The LSU AgCenter has published five new information brochures on home vegetable gardening in Louisiana. The series is a practical guide to help you have a successful home vegetable garden, says LSU AgCenter vegetable specialist Kiki Fontenot.
The Home Garden Series includes five publications.
The harvest publications — “Spring Harvest” and “Fall Harvest” — include information on determining when to harvest and how to store produce from vegetable gardens.
“Growing Transplants” provides information on how to choose, plant and care for vegetable transplants for the home garden. A transplant is a small plant germinated from a seed. The transplant publication can help vegetable gardeners expand their knowledge and expertise. The two additional publications include “Weed Management,” a guide for controlling weeds in the home vegetable garden, and “Raised Beds,” which describes the benefits and provides how-to information for constructing raised planting beds.
“Growing your own vegetable transplants is very rewarding,” Fontenot says. “By using these basic tips, a gardener will be able to grow all kinds of exciting vegetable varieties in their own backyard.”
The Home Garden Series publications are available for free downloading online. They can be found at lsuagcenter.com; put “home garden series” in the search box.

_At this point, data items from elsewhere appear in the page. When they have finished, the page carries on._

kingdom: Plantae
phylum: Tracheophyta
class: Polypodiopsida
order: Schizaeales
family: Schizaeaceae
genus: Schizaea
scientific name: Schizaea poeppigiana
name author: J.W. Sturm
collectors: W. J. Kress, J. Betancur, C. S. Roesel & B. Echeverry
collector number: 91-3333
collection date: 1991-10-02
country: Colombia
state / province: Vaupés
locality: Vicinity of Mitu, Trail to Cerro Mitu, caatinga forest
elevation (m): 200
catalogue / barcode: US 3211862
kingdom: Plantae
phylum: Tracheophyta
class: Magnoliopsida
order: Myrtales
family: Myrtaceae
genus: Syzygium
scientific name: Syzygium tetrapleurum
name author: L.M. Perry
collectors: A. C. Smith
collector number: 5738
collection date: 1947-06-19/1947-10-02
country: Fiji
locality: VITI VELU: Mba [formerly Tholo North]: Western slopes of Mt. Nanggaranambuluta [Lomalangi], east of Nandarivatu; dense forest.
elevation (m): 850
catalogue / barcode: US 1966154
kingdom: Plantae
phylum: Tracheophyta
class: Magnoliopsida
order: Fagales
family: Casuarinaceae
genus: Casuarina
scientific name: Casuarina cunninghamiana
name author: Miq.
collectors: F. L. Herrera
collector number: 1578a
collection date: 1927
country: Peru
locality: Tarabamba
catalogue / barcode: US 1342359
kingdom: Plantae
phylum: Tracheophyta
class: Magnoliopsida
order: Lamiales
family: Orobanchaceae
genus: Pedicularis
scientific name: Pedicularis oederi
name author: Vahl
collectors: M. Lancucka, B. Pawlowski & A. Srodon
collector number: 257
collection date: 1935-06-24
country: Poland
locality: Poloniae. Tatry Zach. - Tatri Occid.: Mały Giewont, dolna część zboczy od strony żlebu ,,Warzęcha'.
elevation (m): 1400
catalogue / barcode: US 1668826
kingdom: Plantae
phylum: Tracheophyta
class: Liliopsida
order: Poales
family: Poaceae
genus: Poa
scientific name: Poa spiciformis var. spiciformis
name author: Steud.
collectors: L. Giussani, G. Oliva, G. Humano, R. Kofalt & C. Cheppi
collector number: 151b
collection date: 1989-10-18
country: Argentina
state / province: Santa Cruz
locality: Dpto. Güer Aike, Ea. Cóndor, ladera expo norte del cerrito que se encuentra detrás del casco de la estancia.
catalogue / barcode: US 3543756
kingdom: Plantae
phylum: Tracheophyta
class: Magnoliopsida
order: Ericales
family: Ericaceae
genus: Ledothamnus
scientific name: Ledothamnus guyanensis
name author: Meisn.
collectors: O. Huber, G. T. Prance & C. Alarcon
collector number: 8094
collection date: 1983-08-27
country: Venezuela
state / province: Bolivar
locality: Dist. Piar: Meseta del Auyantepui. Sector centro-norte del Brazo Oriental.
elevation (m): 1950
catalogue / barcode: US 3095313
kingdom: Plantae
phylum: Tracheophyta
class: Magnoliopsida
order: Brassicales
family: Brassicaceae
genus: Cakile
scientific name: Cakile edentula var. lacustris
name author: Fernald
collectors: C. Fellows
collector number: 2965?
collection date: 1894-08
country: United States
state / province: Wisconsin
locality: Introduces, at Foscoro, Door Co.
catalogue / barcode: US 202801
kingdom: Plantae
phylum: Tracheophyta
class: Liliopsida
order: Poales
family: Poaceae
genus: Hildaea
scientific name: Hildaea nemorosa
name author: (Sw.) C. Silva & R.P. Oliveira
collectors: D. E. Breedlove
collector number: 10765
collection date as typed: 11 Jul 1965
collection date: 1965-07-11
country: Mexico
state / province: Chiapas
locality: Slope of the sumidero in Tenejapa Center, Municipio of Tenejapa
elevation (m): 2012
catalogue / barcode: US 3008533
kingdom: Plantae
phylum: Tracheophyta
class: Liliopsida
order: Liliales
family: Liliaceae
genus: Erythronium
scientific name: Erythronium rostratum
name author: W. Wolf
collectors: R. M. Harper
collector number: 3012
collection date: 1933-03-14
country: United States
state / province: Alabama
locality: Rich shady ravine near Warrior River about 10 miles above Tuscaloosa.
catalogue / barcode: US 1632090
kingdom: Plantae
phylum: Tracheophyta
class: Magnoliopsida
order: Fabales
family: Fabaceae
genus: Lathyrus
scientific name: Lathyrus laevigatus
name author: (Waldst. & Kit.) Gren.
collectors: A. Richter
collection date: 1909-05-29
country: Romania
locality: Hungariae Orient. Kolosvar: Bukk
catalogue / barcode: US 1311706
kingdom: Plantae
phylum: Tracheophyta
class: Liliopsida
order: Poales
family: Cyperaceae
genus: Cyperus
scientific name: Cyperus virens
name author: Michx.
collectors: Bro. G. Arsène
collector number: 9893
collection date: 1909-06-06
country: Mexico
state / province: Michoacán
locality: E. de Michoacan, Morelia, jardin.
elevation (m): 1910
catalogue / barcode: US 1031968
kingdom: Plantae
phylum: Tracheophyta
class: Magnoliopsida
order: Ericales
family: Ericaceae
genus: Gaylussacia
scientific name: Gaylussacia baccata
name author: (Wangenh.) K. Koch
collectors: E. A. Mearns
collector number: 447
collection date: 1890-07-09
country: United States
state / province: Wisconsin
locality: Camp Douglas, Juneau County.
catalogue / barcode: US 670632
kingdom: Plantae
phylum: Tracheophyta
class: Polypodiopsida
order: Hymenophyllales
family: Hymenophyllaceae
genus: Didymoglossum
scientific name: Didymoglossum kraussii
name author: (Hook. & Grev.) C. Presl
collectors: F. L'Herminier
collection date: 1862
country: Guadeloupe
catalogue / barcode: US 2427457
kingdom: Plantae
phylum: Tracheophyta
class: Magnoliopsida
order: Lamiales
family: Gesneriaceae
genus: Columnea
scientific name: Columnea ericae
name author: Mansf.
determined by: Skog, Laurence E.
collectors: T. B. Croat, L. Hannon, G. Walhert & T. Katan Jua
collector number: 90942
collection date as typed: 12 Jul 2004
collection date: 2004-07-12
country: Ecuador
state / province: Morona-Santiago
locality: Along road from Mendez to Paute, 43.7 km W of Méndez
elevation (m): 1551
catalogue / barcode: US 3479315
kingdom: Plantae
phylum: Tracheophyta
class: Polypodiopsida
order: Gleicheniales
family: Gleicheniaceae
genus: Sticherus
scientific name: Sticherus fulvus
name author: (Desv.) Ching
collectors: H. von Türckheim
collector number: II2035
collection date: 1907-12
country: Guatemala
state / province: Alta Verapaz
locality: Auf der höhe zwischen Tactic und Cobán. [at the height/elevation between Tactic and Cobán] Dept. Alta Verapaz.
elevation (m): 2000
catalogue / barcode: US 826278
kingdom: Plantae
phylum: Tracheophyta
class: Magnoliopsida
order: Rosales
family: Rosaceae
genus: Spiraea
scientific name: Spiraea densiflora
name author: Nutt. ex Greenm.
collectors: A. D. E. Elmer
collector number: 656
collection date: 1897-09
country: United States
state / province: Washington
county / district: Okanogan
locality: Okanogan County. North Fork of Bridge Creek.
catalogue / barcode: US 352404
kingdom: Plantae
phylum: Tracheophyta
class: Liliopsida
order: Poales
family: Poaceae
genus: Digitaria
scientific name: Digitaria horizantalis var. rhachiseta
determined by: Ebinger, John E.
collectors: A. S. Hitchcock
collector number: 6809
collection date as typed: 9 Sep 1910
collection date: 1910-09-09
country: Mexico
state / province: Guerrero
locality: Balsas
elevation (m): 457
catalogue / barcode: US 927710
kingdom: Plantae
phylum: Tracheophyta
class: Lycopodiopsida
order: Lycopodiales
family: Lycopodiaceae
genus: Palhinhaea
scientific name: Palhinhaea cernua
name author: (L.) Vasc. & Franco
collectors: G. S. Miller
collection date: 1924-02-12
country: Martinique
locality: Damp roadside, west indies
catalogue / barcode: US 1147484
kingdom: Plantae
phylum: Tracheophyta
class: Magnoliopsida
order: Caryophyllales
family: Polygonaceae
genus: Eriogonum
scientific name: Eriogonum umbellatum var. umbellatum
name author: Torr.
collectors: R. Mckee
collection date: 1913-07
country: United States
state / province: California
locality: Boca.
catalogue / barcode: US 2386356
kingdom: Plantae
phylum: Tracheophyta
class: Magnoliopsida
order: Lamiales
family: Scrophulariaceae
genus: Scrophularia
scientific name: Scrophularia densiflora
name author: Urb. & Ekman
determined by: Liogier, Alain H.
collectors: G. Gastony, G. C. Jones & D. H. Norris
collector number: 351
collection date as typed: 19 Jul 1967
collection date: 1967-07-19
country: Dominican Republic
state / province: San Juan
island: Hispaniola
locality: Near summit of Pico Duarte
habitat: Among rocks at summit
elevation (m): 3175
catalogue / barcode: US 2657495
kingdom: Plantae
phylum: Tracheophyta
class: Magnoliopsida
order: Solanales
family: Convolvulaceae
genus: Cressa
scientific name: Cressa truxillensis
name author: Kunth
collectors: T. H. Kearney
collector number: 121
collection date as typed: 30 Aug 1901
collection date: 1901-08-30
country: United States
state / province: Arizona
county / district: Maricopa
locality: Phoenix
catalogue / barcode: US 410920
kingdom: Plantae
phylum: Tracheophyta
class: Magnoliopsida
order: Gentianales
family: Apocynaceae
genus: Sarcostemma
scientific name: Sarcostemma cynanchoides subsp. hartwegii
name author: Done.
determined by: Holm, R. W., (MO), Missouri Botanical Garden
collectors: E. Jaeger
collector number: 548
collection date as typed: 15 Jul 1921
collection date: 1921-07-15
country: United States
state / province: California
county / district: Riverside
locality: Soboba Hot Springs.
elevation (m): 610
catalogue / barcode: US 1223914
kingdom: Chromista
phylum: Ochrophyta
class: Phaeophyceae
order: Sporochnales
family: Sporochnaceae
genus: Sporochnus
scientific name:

I understand that foxglove plants — all parts of the plant — are poisonous. I live on a farm with animals, pet cats and dogs, and children of all ages as well as older people, some with allergies. Is this plant and its beautiful flowers poisonous, or have the breeding programs created a plant that is not poisonous? It is a Louisiana Super Plant selection for 2010? — Judith
Yes, foxglove (Digitalis) is classified as a “poisonous” plant, as are many plants commonly used in landscapes. Plant-breeding programs, at least in the ornamental horticulture area, have not yet addressed removal of the poisonous properties from various landscape plants. Until then, we need to decide on plant selection based on concerns about the individual plants. While foxglove is poisonous, it is widely used, and cases of problems with the plant due to its poisonous qualities are not widely reported. — Allen Owings, LSU AgCenter horticulturist.